Don't be the guy shouting on the soapbox who everyone walks past hoping not to catch his attention. be the guy working the crowd talking to everyone and making connections.

Get onto Twitter, use, check out, get LinkedIn and investigate FriendFeed. (I have no idea what FriendFeed is by the way)

If you are going to have a conversation with somebody, then you at least need to be nearby.

4) Be trust-worthy. Being worthy of somebodies trust is actually not that difficult. If we put the issue of capabilities aside, then most of it stems from your sincerity and authenticity.

If I don't know you, then don't send me a one line email saying you want to connect with me on LinkedIn. Why should I give you access to my network?

If I follow you don't send me a "gift" in your answer message.

If we aren't friends, and have no real reason to be friends, then don't try to friend me on Facebook.

Why? Because all of these are inauthentic. All of these actions show that you want me as a number, a statistic, that you are hoping to leverage my network for your own financial ends. And that your interest in me is nearing zero.

It doesn't take much to spark up a conversation. It takes very little to see if there is any common ground. And in the cyber-networked world where information is king, it often takes very little for you to help me out in some way.

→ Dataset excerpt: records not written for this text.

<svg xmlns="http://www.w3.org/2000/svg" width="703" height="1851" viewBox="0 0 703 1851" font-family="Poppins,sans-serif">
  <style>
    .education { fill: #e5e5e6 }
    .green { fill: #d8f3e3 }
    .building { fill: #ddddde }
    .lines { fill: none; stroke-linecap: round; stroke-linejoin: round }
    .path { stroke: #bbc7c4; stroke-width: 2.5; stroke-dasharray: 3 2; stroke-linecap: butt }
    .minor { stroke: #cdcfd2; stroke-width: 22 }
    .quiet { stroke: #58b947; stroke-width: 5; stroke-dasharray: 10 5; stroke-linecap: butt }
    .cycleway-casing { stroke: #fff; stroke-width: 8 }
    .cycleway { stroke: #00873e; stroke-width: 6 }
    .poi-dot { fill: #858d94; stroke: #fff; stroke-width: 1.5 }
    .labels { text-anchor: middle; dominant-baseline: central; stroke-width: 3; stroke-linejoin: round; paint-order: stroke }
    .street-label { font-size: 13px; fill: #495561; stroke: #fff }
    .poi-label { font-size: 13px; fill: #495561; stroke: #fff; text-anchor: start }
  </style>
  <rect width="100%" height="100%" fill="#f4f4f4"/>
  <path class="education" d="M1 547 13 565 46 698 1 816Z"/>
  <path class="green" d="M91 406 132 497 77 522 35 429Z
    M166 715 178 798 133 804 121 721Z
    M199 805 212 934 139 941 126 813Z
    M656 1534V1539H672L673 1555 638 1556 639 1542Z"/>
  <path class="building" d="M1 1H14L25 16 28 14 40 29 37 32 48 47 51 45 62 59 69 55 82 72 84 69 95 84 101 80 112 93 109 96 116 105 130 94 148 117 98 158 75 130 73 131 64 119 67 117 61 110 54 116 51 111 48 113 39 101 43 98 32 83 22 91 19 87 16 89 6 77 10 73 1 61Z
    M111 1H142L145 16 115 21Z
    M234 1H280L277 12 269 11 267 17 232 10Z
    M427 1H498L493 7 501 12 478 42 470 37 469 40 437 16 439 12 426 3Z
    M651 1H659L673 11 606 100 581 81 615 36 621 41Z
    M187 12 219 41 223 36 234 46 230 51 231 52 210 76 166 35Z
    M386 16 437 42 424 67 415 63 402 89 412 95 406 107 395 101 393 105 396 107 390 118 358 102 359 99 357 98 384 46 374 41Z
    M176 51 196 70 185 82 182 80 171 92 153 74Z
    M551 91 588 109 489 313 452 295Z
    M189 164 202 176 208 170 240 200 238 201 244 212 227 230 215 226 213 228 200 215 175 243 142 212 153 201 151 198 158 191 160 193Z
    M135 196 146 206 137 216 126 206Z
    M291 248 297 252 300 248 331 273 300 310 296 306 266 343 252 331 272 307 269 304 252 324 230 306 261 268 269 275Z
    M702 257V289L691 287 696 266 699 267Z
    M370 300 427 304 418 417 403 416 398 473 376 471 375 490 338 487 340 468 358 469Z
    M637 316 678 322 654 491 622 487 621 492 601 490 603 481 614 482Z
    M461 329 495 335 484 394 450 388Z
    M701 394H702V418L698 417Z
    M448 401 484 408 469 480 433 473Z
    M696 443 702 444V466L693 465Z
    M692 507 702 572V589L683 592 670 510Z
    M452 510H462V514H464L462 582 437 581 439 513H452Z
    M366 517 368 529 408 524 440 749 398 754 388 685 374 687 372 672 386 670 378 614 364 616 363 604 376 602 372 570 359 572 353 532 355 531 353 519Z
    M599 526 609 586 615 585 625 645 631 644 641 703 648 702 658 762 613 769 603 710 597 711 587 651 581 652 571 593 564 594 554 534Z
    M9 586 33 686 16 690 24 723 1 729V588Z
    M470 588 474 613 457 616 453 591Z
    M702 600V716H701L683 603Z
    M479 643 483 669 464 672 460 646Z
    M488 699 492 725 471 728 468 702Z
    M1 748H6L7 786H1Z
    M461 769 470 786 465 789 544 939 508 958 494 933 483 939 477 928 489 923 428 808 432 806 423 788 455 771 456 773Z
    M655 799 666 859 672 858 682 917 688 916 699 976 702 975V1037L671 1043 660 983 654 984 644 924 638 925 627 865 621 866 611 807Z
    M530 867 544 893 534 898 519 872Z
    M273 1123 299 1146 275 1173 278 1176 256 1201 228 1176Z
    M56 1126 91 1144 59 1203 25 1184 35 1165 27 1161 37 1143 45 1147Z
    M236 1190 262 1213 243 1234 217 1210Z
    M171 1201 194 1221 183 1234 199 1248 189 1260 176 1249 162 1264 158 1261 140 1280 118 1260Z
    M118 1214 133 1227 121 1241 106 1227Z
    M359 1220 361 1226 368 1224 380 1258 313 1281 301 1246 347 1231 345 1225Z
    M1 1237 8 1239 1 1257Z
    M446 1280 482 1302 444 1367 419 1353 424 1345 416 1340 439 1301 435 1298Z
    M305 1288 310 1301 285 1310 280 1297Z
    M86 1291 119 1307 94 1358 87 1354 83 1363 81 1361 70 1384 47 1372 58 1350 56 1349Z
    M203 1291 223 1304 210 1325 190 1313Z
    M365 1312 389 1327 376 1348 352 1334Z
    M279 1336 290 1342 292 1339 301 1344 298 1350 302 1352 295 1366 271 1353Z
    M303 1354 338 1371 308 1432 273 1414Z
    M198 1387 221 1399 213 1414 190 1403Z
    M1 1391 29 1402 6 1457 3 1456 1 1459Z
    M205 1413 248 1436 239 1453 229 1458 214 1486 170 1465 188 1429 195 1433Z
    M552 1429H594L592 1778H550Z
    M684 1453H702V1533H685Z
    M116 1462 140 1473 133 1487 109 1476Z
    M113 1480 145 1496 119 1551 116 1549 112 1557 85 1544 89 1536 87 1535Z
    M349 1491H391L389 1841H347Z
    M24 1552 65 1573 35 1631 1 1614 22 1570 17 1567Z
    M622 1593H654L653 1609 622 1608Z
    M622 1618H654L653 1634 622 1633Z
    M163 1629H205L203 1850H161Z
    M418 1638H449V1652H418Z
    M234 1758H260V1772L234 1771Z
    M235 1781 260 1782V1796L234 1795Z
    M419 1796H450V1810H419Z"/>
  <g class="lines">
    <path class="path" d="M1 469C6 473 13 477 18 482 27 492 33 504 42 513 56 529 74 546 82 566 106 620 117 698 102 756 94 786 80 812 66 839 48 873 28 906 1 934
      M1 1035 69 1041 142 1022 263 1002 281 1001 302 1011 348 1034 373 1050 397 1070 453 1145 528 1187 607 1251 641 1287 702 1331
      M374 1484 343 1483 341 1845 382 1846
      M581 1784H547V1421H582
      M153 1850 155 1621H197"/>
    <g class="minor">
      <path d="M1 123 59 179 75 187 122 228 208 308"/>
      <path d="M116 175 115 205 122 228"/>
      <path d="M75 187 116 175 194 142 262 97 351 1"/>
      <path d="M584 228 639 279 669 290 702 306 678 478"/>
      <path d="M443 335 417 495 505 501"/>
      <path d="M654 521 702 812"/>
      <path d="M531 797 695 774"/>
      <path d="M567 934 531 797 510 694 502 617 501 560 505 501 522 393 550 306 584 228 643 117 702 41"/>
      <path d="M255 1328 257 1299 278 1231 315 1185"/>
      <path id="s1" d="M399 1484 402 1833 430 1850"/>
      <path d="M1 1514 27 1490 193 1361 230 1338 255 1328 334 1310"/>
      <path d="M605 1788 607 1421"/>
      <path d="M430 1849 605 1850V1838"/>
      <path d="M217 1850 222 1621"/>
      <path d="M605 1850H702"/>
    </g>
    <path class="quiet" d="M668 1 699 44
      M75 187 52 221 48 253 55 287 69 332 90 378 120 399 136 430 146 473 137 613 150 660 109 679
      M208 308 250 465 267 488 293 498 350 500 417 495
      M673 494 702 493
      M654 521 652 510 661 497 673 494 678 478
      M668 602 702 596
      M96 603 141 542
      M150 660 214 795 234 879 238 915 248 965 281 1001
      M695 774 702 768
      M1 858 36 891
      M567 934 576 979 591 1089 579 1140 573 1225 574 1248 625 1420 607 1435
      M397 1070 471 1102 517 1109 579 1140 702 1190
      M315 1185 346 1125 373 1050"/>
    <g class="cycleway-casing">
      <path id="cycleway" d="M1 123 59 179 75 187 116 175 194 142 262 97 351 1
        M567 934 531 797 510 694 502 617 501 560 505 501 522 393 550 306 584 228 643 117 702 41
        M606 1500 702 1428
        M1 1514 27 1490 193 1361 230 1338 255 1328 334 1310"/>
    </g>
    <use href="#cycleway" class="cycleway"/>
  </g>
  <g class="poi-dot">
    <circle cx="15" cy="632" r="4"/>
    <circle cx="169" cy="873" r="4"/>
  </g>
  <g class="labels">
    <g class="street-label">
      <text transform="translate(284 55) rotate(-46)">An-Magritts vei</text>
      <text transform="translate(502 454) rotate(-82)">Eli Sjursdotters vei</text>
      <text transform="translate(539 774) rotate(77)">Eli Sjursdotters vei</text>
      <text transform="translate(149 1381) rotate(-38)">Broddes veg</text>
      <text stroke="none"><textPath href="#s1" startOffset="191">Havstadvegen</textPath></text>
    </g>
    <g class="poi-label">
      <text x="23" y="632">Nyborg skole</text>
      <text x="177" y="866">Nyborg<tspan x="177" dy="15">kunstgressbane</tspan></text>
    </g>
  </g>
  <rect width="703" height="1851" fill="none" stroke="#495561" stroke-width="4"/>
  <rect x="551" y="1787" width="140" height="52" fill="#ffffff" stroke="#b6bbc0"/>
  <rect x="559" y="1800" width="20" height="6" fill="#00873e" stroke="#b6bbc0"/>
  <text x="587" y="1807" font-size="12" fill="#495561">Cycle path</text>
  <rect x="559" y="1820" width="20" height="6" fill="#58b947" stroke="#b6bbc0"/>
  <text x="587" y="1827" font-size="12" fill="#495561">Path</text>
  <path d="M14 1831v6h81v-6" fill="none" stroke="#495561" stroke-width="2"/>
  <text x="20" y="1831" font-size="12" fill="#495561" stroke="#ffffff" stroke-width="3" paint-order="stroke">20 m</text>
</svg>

It is very tempting to go over to the dark side. To start wildly growing a network of millions of unrelated people. But my experience has been that one connection made through authentic attitudes and sincere intentions, is worth 20 made through random links and follows.

5) Be interesting. Again, boring is background noise. people don't re-tweet boring messages. They don't tell their friends about them, and they don't share the links, or conversations, with others.

Are you interesting? Are you up to date with current events and specific issues relating to the world at large? Are you well read? Do you remember the last time you read anything that wasn't business related? Are you informed on a wide range of issues or just those relating to your narrow area of focus?

Being interesting is also about authenticity and sincerity. I could feign knowledge about the economic woes of the Detroit car makers, but it would be transparently obvious that I knew very little to nothing...but I could tell you what I saw Michael Moore say on Countdown yesterday...

The world is filling up with noise so fast it is almost unbearable. As many-to-many conversations multiply and give way to yet more complex forms of communication, you need to star thinking of ways to be the voice that stands out in the crowd.